Fábio Salvador
Geólogo, Doutor em Engenharia Mineral pela USP, Perito Criminal Federal e Ex-Diretor Técnico-Científico da Polícia Federal.
Em 18 de abril de 2004 foi feita uma perícia criminal incomum no interior do estado de Rondônia, em área de selva fechada na Reserva Indígena Roosevelt. Índios da etnia Cinta-larga chacinaram vinte e nove garimpeiros adultos do sexo masculino com idades variadas, com requintes de crueldade na chamada Grota do Sossego. A Polícia Federal mandou equipe de criminalistas para o local, para caracterizar a dinâmica das ações e contextualizar o porquê da violência extrema. A divulgação ampla do fato pela mídia deu-se às vésperas das comemorações do Dia do Índio.
Diamantes são diminutos, fáceis de serem ocultados e podem ter alto valor unitário. São fonte de cobiça internacional. Muitas vidas humanas continuam sendo perdidas ao redor do mundo na desordem das relações entre trabalhadores artesanais, grandes mineradoras e habitantes tradicionais das regiões com jazimentos ricos. Não é só na África que o diamante alimenta guerras e pobreza. Rondônia é rico em diamantes e em problemas bem parecidos. A legislação mineral e tributária brasileira aplicada à exploração de diamantes não é atual e não é cumprida. Peritos têm que reconhecer e valorar diamantes. Peritos criminais têm também que investigá-lo à luz da criminalística, para orientar inquéritos policiais e processos judiciais.
Em 1963, no que foi chamado de Massacre do Paralelo 11, roubo, estupro, grilagem, assassinatos por envenenamentos e explosões, suborno e torturas impostos a indígenas Cinta-Larga parecem estar na essência do que aconteceu em 2004. Possuidores históricos de vastas áreas das terras do interior brasileiro, os nativos brasileiros nunca conseguiram usufruir para o bem de suas comunidades aquilo que os colonizadores modernos consideram riquezas. Sempre foram atores coadjuvantes de um filme dirigido por mocinhos que escolhem seus bandidos.
Os kimberlitos existentes na Reserva Roosevelt são rochas inequigranulares de origem profunda, contendo diamantes muito peculiares. Foram pouco pesquisados até hoje por brasileiros, desde seu mapeamento na década de setenta pelo Serviço Geológico do Brasil (CPRM). São a origem dos pláceres continuamente explotados de maneira irregular e sem controle por garimpeiros cooptados pelos próprios índios, para a mineração já nada artesanal. Esse regime de parceria sem controle do Estado serve apenas para devastar meio ambiente, enriquecer poucos favorecidos e colocar tensão social em uma região que poderia ser fomentada como polo de desenvolvimento sustentável regional.
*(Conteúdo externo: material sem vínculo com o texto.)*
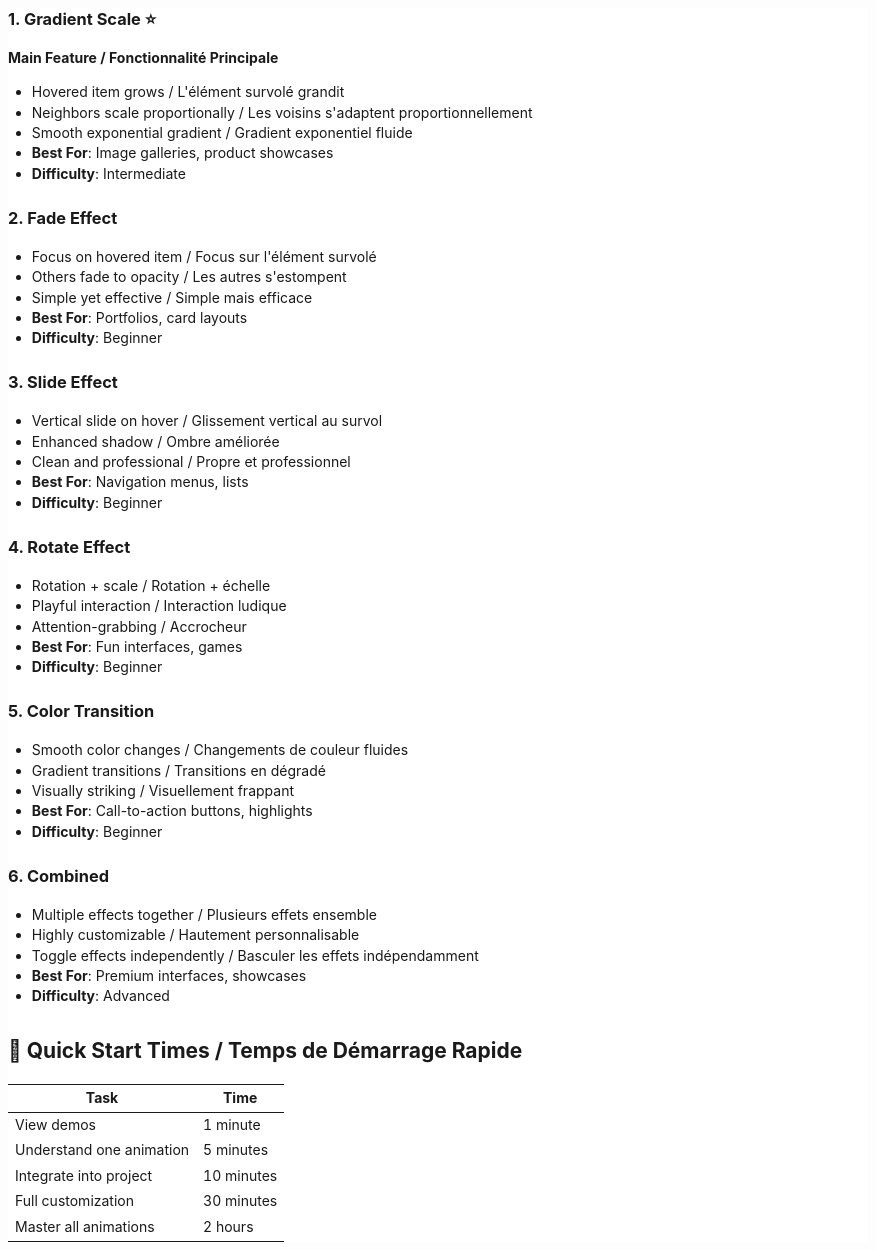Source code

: ### 1. Gradient Scale ⭐
**Main Feature / Fonctionnalité Principale**
- Hovered item grows / L'élément survolé grandit
- Neighbors scale proportionally / Les voisins s'adaptent proportionnellement
- Smooth exponential gradient / Gradient exponentiel fluide
- **Best For**: Image galleries, product showcases
- **Difficulty**: Intermediate

### 2. Fade Effect
- Focus on hovered item / Focus sur l'élément survolé
- Others fade to opacity / Les autres s'estompent
- Simple yet effective / Simple mais efficace
- **Best For**: Portfolios, card layouts
- **Difficulty**: Beginner

### 3. Slide Effect
- Vertical slide on hover / Glissement vertical au survol
- Enhanced shadow / Ombre améliorée
- Clean and professional / Propre et professionnel
- **Best For**: Navigation menus, lists
- **Difficulty**: Beginner

### 4. Rotate Effect
- Rotation + scale / Rotation + échelle
- Playful interaction / Interaction ludique
- Attention-grabbing / Accrocheur
- **Best For**: Fun interfaces, games
- **Difficulty**: Beginner

### 5. Color Transition
- Smooth color changes / Changements de couleur fluides
- Gradient transitions / Transitions en dégradé
- Visually striking / Visuellement frappant
- **Best For**: Call-to-action buttons, highlights
- **Difficulty**: Beginner

### 6. Combined
- Multiple effects together / Plusieurs effets ensemble
- Highly customizable / Hautement personnalisable
- Toggle effects independently / Basculer les effets indépendamment
- **Best For**: Premium interfaces, showcases
- **Difficulty**: Advanced

## 🚀 Quick Start Times / Temps de Démarrage Rapide

| Task | Time |
|------|------|
| View demos | 1 minute |
| Understand one animation | 5 minutes |
| Integrate into project | 10 minutes |
| Full customization | 30 minutes |
| Master all animations | 2 hours |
O conflito que ocorreu naquela ocasião provocou comoção nacional e internacional, efêmera, como em tantos embates trágicos que atropelam a resignada sociedade brasileira. Índios aculturados liderando tribos isoladas, habitantes de uma das mais cobiçadas áreas minerárias do planeta, cultura garimpeira incontida, grandes empresas de mineração hoje impedidas legalmente de atuar em terras indígenas, políticos regionais mal-intencionados conhecedores da potencialidade da região e órgãos estatais de fiscalização fracos compõem um cenário totalmente inadequado aos interesses nacionais. Isso forma o caldo de cultura adequado para termos repetição de matanças, assaltos à coisa pública, destruição de culturas tradicionais e desperdício de oportunidades de ordenamento da extração mineral no Brasil.
Os diamantes extraídos das margens do Rio Roosevelt são normalmente grandes, multicoloridos, com predominância de tons esverdeados, bem formados e muito valorizados no mercado internacional. Em 2003, o governo brasileiro havia instituído o Sistema de Certificação do Processo de Kimberley (SCPK), através da Lei 10.743, buscando integração com os demais países afetados pela criminalidade associada ao tráfico de diamantes. Os diamantes de Rondônia passaram daí a serem “esquentados” por todo o Brasil.
Muito mais que esquecimento, o que ocorreu com a situação na reserva dos Cinta-Largas é a continuidade falseada da locupletação de poucos, envolta em leniência e desprezo pelo poder público. Exemplo desavergonhado de como conjunturas existentes em rincões do Brasil não são devidamente discutidas, será sempre uma mancha sangrenta na Geologia Forense brasileira e na história de nosso país.